Lamine Samb, enseignant-chercheur, juriste en affaires publiques qui a porté la parole de la société civile aux Assises de la justice trouve que l’angle d’analyse a le plus souvent épousé le champ politique qui conçoit la justice beaucoup plus comme un pouvoir et moins comme un service public.
« Tout prouve le dénuement de la justice : l’extrême faiblesse de la dotation budgétaire de ce ministère de souveraineté (moins de 1.7 % du budget national en 2024), l’absence de siège propre, la dispersion de ses services centraux, le recours à des contrats de location pour abriter certaines juridictions », a souligné M. Samb.
« Cette faible capacité infrastructurelle, a-t-il ajouté, n’a d’égale que la saisissante étroitesse numérique des professions qui œuvrent dans le service public de la justice (magistrats, greffiers, avocats, notaires, huissiers, commissaires priseurs, inspecteurs de l’éducation surveillée et de la protection sociale, éducateurs spécialisés, interprètes, assistants des greffes et parquets, experts judiciaires…) ».
Les chiffres rendent littéralement utopique la consolidation d’un État de droit au Sénégal : 1 magistrat pour 100.000 habitants et plus de magistrats (530) que de greffiers (472) et d’avocats (439) », analyse celui qui dit se voir mieux dans le costume de juriste citoyen.
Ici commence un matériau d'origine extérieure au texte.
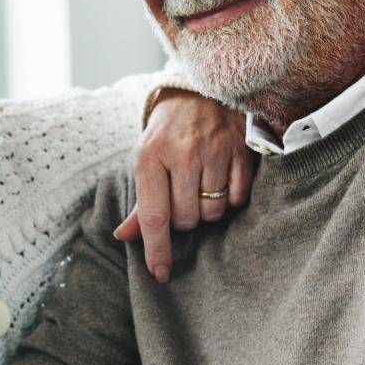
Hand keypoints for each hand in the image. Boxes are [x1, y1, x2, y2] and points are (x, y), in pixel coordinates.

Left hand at [114, 87, 253, 281]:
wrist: (199, 92)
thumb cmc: (167, 135)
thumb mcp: (146, 160)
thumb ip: (141, 203)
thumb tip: (123, 236)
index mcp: (150, 157)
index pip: (154, 215)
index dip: (157, 249)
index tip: (159, 273)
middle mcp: (182, 153)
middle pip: (186, 219)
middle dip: (183, 220)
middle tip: (181, 198)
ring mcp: (215, 150)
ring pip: (213, 212)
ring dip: (207, 210)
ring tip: (201, 188)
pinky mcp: (242, 149)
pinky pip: (238, 198)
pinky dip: (231, 199)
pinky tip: (222, 181)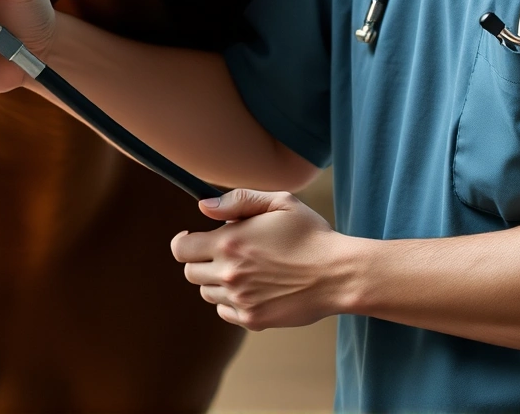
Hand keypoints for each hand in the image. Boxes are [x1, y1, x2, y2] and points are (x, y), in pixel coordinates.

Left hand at [171, 189, 354, 330]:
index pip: (181, 249)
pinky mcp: (253, 319)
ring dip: (216, 281)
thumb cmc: (311, 234)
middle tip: (223, 254)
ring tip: (243, 270)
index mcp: (230, 242)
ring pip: (207, 293)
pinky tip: (250, 289)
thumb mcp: (279, 202)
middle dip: (201, 261)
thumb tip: (203, 207)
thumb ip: (237, 200)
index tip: (191, 238)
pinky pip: (224, 311)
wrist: (338, 274)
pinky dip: (230, 301)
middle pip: (191, 273)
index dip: (183, 242)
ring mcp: (240, 299)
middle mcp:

Pour Lamine Samb, il semble essentiel et déterminant de concevoir et mettre en œuvre un plan d’action de gestion de projet axé sur les résultats : « C’est la voie de la responsabilisation managériale et de la performance des acteurs de la justice avec l’implantation de la gouvernance dématérialisée des processus et actes de justice, gage d’un service public de la justice de qualité et performant », dit-il, convaincu.
Présidant le jeudi 16 janvier sa première rentrée des cours et des tribunaux depuis son arrivée au pouvoir en mars 2024, Bassirou Diomaye Faye a fixé le cap.
« Le monde judiciaire a des défis immenses à relever et doit s’ouvrir aux questionnements, à la remise en cause, au changement et à la modernisation. Car l’exigence d’un contrat social repensé nous interpelle tous. Les justiciables doivent sentir que la justice est un rempart contre l’arbitraire et non un instrument d’arbitraire. Chaque juge, dans l’intimité de sa conscience, doit toujours interroger son propre rapport à l’éthique et à la vérité. Et dire le droit sans céder à l’injustice pour que plus jamais la récente histoire qui a traversé la période 2021-2024 ne se reproduise », a déclaré le chef de l’État sénégalais devant les principaux acteurs du système judiciaire du pays.
Face aux députés de la 15e législature, lors de sa Déclaration de politique générale tenue le 27 décembre 2024 à Dakar, le Premier ministre Ousmane Sonko a assuré que la loi d’amnistie portant sur la répression des manifestations politiques survenues entre 2021 et 2024 sera revue.
La reddition des comptes, une des promesses de campagne des nouveaux maîtres du Sénégal, a également été enclenchée. C’est dire que la justice aura assez de dossiers pour montrer ce qu’elle vaut.